-- SHORT EXERCISE 1 --
Rewrite the MADV_PAGEOUT patch email from "tl;dr: MADV_PAGEOUT ignores" up to and including "was a surprise.", replacing "parent" with "original process".
-- SHORT EXERCISE 2 --
Output the rows below, from the first line up to and including the line with "region: Maryland", as a Markdown table with the columns No. and Entry. Number each line in No., put the line itself in Entry, and leave out blank lines.
### GIVEN TEXT ###
LKML Archive on lore.kernel.org
 help / color / Atom feed
From: Dave Hansen <dave.hansen@linux.intel.com>
To: linux-kernel@vger.kernel.org
Cc: Dave Hansen <dave.hansen@linux.intel.com>,
	mhocko@suse.com, jannh@google.com, vbabka@suse.cz,
	minchan@kernel.org, dancol@google.com, joel@joelfernandes.org,
	akpm@linux-foundation.org
Subject: [PATCH 1/2] mm/madvise: help MADV_PAGEOUT to find swap cache pages
Date: Mon, 23 Mar 2020 16:41:49 -0700
Message-ID: <20200323234149.9FE95081@viggo.jf.intel.com> (raw)
In-Reply-To: <20200323234147.558EBA81@viggo.jf.intel.com>


From: Dave Hansen <dave.hansen@linux.intel.com>

tl;dr: MADV_PAGEOUT ignores unmapped swap cache pages.  Enable
MADV_PAGEOUT to find and reclaim swap cache.

The long story:

Looking for another issue, I wrote a simple test which had two
processes: a parent and a fork()'d child.  The parent reads a
memory buffer shared by the fork() and the child calls
madvise(MADV_PAGEOUT) on the same buffer.

The first call to MADV_PAGEOUT does what is expected: it pages
the memory out and causes faults in the parent.  However, after
that, it does not cause any faults in the parent.  MADV_PAGEOUT
only works once!  This was a surprise.

The PTEs in the shared buffer start out pte_present()==1 in
both parent and child.  The first MADV_PAGEOUT operation replaces
those with pte_present()==0 swap PTEs.  The parent process
quickly faults and recreates pte_present()==1.  However, the
child process (the one calling MADV_PAGEOUT) never touches the
memory and has retained the non-present swap PTEs.

This situation could also happen in the case where a single
process had some of its data placed in the swap cache but where
the memory has not yet been reclaimed.

The MADV_PAGEOUT code has a pte_present()==0 check.  It will
essentially ignore any pte_present()==0 pages.  This essentially
makes unmapped swap cache immune from MADV_PAGEOUT, which is not
very friendly behavior.

Enable MADV_PAGEOUT to find and reclaim swap cache.  Because
swap cache is not pinned by holding the PTE lock, a reference
must be held until the page is isolated, where a second
reference is obtained.

Signed-off-by: Dave Hansen <dave.hansen@linux.intel.com>
Cc: Michal Hocko <mhocko@suse.com>
Cc: Jann Horn <jannh@google.com>
Cc: Vlastimil Babka <vbabka@suse.cz>
Cc: Minchan Kim <minchan@kernel.org>
Cc: Daniel Colascione <dancol@google.com>
Cc: "Joel Fernandes (Google)" <joel@joelfernandes.org>
Cc: Andrew Morton <akpm@linux-foundation.org>
---

 b/mm/madvise.c |   68 +++++++++++++++++++++++++++++++++++++++++++++++----------
 1 file changed, 57 insertions(+), 11 deletions(-)
### DATA ENTRIES ###
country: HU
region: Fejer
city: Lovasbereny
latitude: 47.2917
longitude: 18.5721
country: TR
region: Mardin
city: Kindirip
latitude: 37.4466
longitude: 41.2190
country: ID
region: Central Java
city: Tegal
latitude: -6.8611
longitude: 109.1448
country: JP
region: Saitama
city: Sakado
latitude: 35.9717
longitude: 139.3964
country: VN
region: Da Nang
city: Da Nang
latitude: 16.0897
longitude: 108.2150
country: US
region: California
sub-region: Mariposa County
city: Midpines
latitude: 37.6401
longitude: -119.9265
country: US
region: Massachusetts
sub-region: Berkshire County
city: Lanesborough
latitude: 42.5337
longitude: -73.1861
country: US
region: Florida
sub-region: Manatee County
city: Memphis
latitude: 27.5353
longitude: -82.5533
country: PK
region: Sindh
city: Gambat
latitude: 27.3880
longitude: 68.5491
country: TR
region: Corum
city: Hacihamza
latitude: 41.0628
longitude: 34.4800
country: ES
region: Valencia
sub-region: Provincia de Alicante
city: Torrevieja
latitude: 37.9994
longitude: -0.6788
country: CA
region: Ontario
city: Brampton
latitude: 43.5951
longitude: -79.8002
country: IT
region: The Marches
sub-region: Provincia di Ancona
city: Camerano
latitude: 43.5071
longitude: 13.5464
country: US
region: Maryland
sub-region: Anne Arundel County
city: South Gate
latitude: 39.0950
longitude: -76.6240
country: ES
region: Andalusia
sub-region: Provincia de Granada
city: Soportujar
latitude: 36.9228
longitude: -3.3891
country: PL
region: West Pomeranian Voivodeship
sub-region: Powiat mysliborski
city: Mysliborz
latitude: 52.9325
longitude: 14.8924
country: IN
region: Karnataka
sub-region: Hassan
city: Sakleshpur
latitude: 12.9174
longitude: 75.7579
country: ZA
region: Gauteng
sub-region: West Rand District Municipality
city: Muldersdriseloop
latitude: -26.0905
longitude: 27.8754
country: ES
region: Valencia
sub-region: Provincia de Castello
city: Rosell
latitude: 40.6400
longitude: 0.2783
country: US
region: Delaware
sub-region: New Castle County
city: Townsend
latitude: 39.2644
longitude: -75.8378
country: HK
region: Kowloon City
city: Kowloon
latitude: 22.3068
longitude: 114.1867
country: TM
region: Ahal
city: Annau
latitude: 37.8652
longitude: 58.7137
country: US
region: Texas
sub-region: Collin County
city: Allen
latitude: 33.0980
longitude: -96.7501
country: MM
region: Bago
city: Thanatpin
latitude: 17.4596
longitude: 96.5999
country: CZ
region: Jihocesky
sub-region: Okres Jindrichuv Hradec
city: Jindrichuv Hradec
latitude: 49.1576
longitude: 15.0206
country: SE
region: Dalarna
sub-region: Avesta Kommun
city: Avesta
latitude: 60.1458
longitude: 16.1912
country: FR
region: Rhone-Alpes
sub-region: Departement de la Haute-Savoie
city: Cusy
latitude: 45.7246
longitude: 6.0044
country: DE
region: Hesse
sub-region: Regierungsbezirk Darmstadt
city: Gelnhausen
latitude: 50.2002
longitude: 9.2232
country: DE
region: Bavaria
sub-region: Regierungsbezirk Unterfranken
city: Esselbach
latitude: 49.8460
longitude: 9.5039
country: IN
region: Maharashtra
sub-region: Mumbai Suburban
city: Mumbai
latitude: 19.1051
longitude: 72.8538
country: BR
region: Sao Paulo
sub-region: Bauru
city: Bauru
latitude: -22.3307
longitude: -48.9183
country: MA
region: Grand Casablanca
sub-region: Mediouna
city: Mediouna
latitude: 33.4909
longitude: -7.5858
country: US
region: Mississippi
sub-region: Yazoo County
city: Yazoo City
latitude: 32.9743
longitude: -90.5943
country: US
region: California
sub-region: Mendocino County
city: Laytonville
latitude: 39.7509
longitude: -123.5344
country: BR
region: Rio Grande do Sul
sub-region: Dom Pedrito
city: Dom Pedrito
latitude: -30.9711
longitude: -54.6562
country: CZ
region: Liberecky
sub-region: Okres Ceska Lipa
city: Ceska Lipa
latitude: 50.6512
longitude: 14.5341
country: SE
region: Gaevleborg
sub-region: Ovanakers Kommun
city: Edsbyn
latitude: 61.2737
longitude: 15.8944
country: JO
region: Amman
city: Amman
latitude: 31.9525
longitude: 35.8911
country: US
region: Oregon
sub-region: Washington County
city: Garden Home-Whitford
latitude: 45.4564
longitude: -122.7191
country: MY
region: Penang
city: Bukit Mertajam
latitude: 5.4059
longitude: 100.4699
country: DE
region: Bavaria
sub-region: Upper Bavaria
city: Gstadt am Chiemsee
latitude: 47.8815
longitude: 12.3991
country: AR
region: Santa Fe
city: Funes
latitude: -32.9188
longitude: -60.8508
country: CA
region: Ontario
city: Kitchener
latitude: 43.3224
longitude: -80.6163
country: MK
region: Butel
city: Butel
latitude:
###
-- RESPONSE 1 --
tl;dr: MADV_PAGEOUT ignores unmapped swap cache pages.  Enable
MADV_PAGEOUT to find and reclaim swap cache.

The long story:

Looking for another issue, I wrote a simple test which had two
processes: a original process and a fork()'d child.  The original process reads a
memory buffer shared by the fork() and the child calls
madvise(MADV_PAGEOUT) on the same buffer.

The first call to MADV_PAGEOUT does what is expected: it pages
the memory out and causes faults in the original process.  However, after
that, it does not cause any faults in the original process.  MADV_PAGEOUT
only works once!  This was a surprise.

-- RESPONSE 2 --
| No. | Entry |
|---|---|
| 1 | country: HU |
| 2 | region: Fejer |
| 3 | city: Lovasbereny |
| 4 | latitude: 47.2917 |
| 5 | longitude: 18.5721 |
| 6 | country: TR |
| 7 | region: Mardin |
| 8 | city: Kindirip |
| 9 | latitude: 37.4466 |
| 10 | longitude: 41.2190 |
| 11 | country: ID |
| 12 | region: Central Java |
| 13 | city: Tegal |
| 14 | latitude: -6.8611 |
| 15 | longitude: 109.1448 |
| 16 | country: JP |
| 17 | region: Saitama |
| 18 | city: Sakado |
| 19 | latitude: 35.9717 |
| 20 | longitude: 139.3964 |
| 21 | country: VN |
| 22 | region: Da Nang |
| 23 | city: Da Nang |
| 24 | latitude: 16.0897 |
| 25 | longitude: 108.2150 |
| 26 | country: US |
| 27 | region: California |
| 28 | sub-region: Mariposa County |
| 29 | city: Midpines |
| 30 | latitude: 37.6401 |
| 31 | longitude: -119.9265 |
| 32 | country: US |
| 33 | region: Massachusetts |
| 34 | sub-region: Berkshire County |
| 35 | city: Lanesborough |
| 36 | latitude: 42.5337 |
| 37 | longitude: -73.1861 |
| 38 | country: US |
| 39 | region: Florida |
| 40 | sub-region: Manatee County |
| 41 | city: Memphis |
| 42 | latitude: 27.5353 |
| 43 | longitude: -82.5533 |
| 44 | country: PK |
| 45 | region: Sindh |
| 46 | city: Gambat |
| 47 | latitude: 27.3880 |
| 48 | longitude: 68.5491 |
| 49 | country: TR |
| 50 | region: Corum |
| 51 | city: Hacihamza |
| 52 | latitude: 41.0628 |
| 53 | longitude: 34.4800 |
| 54 | country: ES |
| 55 | region: Valencia |
| 56 | sub-region: Provincia de Alicante |
| 57 | city: Torrevieja |
| 58 | latitude: 37.9994 |
| 59 | longitude: -0.6788 |
| 60 | country: CA |
| 61 | region: Ontario |
| 62 | city: Brampton |
| 63 | latitude: 43.5951 |
| 64 | longitude: -79.8002 |
| 65 | country: IT |
| 66 | region: The Marches |
| 67 | sub-region: Provincia di Ancona |
| 68 | city: Camerano |
| 69 | latitude: 43.5071 |
| 70 | longitude: 13.5464 |
| 71 | country: US |
| 72 | region: Maryland |